TESTO PROPOSTO ::
Sentenza n.448 - deposito 28 2006

Giudizio di legittimità costituzionale dell'art. 32 della legge della Regione Sicilia 16 aprile 2003, n. 4 (Disposizioni programmatiche e finanziarie per l'anno 2003)

Contenuto delle disposizioni impugnate

La disposizione disciplina, in deroga a quanto previsto dalle vigenti disposizioni, il conferimento, ad opera dell'amministrazione regionale, del dieci per cento delle sedi farmaceutiche vacanti o di nuova istituzione sull'intero territorio regionale, in base ad una graduatoria regionale per soli titoli di esercizio professionale riservata ai titolari di farmacia rurale sussidiata delle isole minori con almeno 10 anni di anzianità di servizio.

Motivi del ricorso

Contrasto con il principio fondamentale per cui il conferimento delle sedi farmaceutiche deve avvenire mediante concorso pubblico per titoli ed esami, al quale sono ammessi tutti gli iscritti all'albo professionale dei farmacisti, con criteri e modalità uniformi per l'intero territorio nazionale (art. 4 l. 362/1991 sul riordino del settore farmaceutico). Violazione dello Statuto regionale che impone alla legislazione regionale di rispettare, in materia di sanità, e quindi anche di farmacie, i principi e gli interessi generali ai quali si informa la legislazione dello Stato; violazione dell'art. 117, terzo comma, Cost., perché la disciplina della farmacie si colloca nell'ambito della materia di legislazione concorrente della tutela della salute, nella quale la potestà legislativa regionale non può esercitarsi se non con l'osservanza dei principi fondamentali contenuti nella legislazione statale, fra i quali quello del pubblico concorso.

Decisione della Corte

La potestà legislativa regionale in materia di sanità pubblica si esercita entro i limiti dei principi ed interessi generali cui si informa la legislazione dello Stato (art. 17 statuto Regione Sicilia). L'ampiezza di tale competenza legislativa coincide con quella delle Regioni ordinarie in materia di tutela della salute, cui va ricondotta la disciplina del servizio farmaceutico.

ESERCIZI ::
a. Trascrivi dal testo sulla sentenza n. 448 il brano che va da "Sentenza n.448 - deposito" fino a "anzianità di servizio." compreso.
b. Nel testo sulla sentenza n. 448, quale anzianità di servizio devono avere i titolari di farmacia rurale sussidiata delle isole minori per rientrare nella graduatoria regionale?
Il materiale riportato qui non ha alcun ruolo negli esercizi.

MATERIALE FORNITO ::
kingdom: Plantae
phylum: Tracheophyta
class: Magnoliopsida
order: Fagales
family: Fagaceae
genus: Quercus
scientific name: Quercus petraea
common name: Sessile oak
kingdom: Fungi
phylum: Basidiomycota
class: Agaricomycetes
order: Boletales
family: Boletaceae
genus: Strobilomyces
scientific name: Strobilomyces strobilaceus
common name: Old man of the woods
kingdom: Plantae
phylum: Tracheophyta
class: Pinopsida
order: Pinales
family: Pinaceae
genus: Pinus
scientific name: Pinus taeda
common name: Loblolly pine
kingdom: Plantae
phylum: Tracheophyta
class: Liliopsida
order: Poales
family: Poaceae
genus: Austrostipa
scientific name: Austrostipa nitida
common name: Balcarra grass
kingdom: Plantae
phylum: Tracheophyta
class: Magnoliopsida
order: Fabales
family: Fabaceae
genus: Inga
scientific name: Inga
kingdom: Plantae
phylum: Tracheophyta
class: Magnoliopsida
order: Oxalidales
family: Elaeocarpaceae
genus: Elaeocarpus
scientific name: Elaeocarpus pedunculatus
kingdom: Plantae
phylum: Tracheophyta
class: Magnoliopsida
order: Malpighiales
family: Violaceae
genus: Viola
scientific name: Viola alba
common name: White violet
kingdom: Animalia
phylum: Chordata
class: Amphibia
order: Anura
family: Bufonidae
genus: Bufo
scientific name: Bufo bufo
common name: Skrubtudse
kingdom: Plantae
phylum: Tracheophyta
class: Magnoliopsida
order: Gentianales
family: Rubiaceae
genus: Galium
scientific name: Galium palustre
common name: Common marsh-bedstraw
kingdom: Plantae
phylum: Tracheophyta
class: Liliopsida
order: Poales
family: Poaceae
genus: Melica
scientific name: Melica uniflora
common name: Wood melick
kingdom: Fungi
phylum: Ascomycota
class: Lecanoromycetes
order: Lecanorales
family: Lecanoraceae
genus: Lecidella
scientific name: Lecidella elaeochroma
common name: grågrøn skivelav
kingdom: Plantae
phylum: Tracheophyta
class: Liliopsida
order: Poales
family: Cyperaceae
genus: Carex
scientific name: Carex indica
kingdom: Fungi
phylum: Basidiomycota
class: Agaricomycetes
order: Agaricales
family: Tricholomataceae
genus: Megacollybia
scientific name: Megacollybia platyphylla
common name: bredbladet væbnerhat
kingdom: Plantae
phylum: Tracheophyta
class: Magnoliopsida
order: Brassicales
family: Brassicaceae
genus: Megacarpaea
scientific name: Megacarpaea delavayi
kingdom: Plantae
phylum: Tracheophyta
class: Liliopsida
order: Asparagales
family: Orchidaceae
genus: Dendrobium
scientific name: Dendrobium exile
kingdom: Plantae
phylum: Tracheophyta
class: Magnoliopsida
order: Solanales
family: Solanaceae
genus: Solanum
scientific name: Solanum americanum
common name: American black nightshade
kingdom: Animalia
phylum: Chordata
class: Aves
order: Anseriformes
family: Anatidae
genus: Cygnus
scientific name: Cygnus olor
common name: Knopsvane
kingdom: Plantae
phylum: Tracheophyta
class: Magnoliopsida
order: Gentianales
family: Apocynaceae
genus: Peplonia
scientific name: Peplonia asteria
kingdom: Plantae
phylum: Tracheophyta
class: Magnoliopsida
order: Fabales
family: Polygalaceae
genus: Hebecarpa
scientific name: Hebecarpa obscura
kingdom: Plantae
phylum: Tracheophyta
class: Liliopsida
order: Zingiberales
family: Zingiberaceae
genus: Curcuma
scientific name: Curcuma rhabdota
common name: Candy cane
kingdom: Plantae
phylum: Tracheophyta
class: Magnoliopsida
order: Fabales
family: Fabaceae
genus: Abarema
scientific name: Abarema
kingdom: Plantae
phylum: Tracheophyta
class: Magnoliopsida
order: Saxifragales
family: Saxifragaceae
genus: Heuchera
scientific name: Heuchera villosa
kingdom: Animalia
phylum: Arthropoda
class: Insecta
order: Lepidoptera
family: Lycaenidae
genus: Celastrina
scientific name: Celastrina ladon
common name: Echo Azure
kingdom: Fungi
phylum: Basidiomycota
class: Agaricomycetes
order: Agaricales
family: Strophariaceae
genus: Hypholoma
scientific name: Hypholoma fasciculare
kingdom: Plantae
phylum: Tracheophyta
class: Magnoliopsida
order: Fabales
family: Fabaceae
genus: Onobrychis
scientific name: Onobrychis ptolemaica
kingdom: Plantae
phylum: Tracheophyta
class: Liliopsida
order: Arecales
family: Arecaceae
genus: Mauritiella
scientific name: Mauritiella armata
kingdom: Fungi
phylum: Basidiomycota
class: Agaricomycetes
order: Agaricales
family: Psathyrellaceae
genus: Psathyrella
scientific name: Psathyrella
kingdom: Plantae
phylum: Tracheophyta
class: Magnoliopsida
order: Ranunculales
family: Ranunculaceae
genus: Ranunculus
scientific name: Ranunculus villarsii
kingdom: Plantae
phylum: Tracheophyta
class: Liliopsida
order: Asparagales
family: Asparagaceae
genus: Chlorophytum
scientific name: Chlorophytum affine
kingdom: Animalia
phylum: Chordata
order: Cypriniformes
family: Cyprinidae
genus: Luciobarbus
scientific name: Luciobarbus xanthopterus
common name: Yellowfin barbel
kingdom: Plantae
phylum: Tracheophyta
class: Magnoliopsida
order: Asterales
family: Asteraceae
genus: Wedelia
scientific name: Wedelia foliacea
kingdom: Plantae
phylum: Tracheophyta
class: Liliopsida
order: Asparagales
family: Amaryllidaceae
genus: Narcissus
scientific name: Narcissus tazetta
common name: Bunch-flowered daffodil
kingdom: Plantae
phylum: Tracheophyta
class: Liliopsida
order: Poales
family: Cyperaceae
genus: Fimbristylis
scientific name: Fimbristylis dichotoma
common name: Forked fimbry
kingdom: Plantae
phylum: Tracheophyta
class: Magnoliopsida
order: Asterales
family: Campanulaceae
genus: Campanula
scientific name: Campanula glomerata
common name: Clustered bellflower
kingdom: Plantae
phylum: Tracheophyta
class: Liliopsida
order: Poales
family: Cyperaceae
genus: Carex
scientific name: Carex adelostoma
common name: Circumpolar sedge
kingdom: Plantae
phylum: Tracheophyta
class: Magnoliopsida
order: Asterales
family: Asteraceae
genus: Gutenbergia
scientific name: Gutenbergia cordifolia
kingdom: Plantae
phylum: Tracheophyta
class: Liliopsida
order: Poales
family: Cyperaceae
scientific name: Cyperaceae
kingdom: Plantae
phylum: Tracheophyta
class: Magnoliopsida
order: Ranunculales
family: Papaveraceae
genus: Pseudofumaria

SOLUZIONI ::
a.
Sentenza n.448 - deposito 28 2006

Giudizio di legittimità costituzionale dell'art. 32 della legge della Regione Sicilia 16 aprile 2003, n. 4 (Disposizioni programmatiche e finanziarie per l'anno 2003)

Contenuto delle disposizioni impugnate

La disposizione disciplina, in deroga a quanto previsto dalle vigenti disposizioni, il conferimento, ad opera dell'amministrazione regionale, del dieci per cento delle sedi farmaceutiche vacanti o di nuova istituzione sull'intero territorio regionale, in base ad una graduatoria regionale per soli titoli di esercizio professionale riservata ai titolari di farmacia rurale sussidiata delle isole minori con almeno 10 anni di anzianità di servizio.

b. Almeno 10 anni di anzianità di servizio.